For Suleiman, “The only way to rescue the scheme and stand a chance of realising the expecta­tions in my view, is for the indus­try to invest heavily and massively in repackaging, publicising, pro­moting and selling the scheme.”

He asserted that the informal and micro operators are pres­ently in great need of resource conservation. Hence to make them voluntarily partake in any scheme, such a scheme will have to be made to look truly worth investing in.

For the operators, they are not unmindful of the fact that the scheme has not made the desired impact since its inception four years ago.

According to them, they are working to engage the govern­ment to be part of that by also adding to what individual contri­bution is as an incentive just like it is happening in other climes where micro pension actually grows.

Speaking to the issue with Daily Independent, Mr. Aguche Aguda, Chief Executive Officer, Pension Funds Operators Asso­ciation of Nigeria (PenOp), said that the Micro Pension Plan was incepted in 2019 and in 2020 there was COVID-19 so in that year peo­ple did not have much disposable income.

He noted that in countries where micro pension has actu­ally grown enough, there is also government’s backing where governments add to individual contributions.

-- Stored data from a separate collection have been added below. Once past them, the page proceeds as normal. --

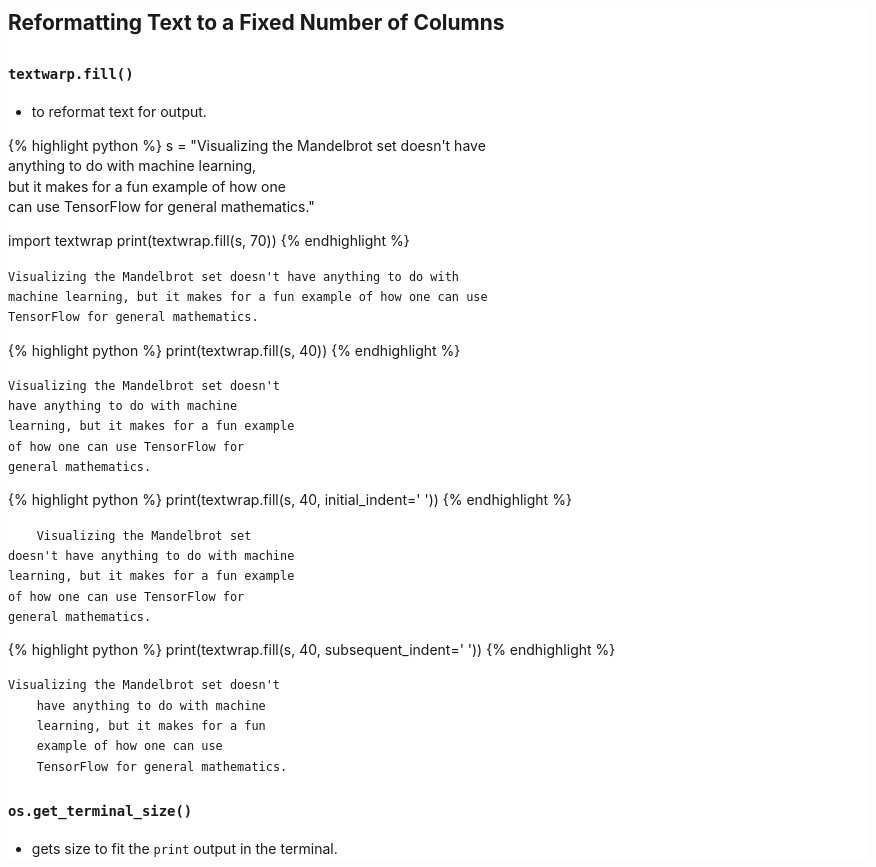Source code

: ## Reformatting Text to a Fixed Number of Columns

### `textwarp.fill()`
+ to reformat text for output.


{% highlight python %}
s = "Visualizing the Mandelbrot set doesn't have \
anything to do with machine learning, \
but it makes for a fun example of how one \
can use TensorFlow for general mathematics."

import textwrap
print(textwrap.fill(s, 70))
{% endhighlight %}

    Visualizing the Mandelbrot set doesn't have anything to do with
    machine learning, but it makes for a fun example of how one can use
    TensorFlow for general mathematics.



{% highlight python %}
print(textwrap.fill(s, 40))
{% endhighlight %}

    Visualizing the Mandelbrot set doesn't
    have anything to do with machine
    learning, but it makes for a fun example
    of how one can use TensorFlow for
    general mathematics.



{% highlight python %}
print(textwrap.fill(s, 40, initial_indent='    '))
{% endhighlight %}

        Visualizing the Mandelbrot set
    doesn't have anything to do with machine
    learning, but it makes for a fun example
    of how one can use TensorFlow for
    general mathematics.



{% highlight python %}
print(textwrap.fill(s, 40, subsequent_indent='    '))
{% endhighlight %}

    Visualizing the Mandelbrot set doesn't
        have anything to do with machine
        learning, but it makes for a fun
        example of how one can use
        TensorFlow for general mathematics.


### `os.get_terminal_size()`
+ gets size to fit the `print` output in the terminal.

“In countries like Rwanda and Kenya, their governments add to what individual has contributed. If an individual contributes ten thousand naira, the government would also mark it up with ten thousand naira. So, here in Ni­geria we are trying to engage the government on that. Most of the people out there are on low in­come bracket so we are working on that.

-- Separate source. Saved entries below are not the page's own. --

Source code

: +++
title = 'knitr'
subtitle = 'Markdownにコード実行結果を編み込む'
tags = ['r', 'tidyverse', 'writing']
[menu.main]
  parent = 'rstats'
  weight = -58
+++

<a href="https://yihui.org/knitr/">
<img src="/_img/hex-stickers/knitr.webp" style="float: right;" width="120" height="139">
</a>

“And we are also working on incentives and now trying to rejig a lot of it and come 2024 there will be a lot on micro pension. I can tell you that there’s an industry effort towards ensuring the growth of the scheme. We are going to do a lot of media publicity to create more awareness and educate the masses on the benefits of Micro Pension Plan,” said the PenOp CEO.

Guided by the provision of PRA 2014, the National Pension Commission (PenCom) intro­duced the Micro Pension Plans (MPP) with the specific objective of boarding pension coverage to include workers in the informal sector. Under the MPP, private sector organisation with less than three employees and self-em­ployed individual can participate in the CPS.

In 2022, a survey conducted by the Small and Medium En­terprises Development Agency (SMEDAN) in collaboration with the National Bureau of Statistics (NBS) indicated that Nigeria is home to an estimated 89.65 mil­lion micro, small, and medium enterprises (MSMEs), responsible for employing 87.9 percent of the nation’s labour force.

Furthermore, a 2021 report from the World Bank group, ti­tled ‘Long shadow of informality: challenges and polices’ projected that 80.4 percent of employment in Nigeria is concentrated within the informal sector. Therefore for the CPS to impact old age poverty in Nigeria, it must cover workers in the informal sector.

Before the introduction of MPP, worker in the informal sector as well as those in organ­isations with fewer than three employees, were not covered, by any retirement benefit scheme in Nigeria. The introduction of the MPP by PenCom is a step that aims to bring pensions service to workers in the informal sector during their retirement years.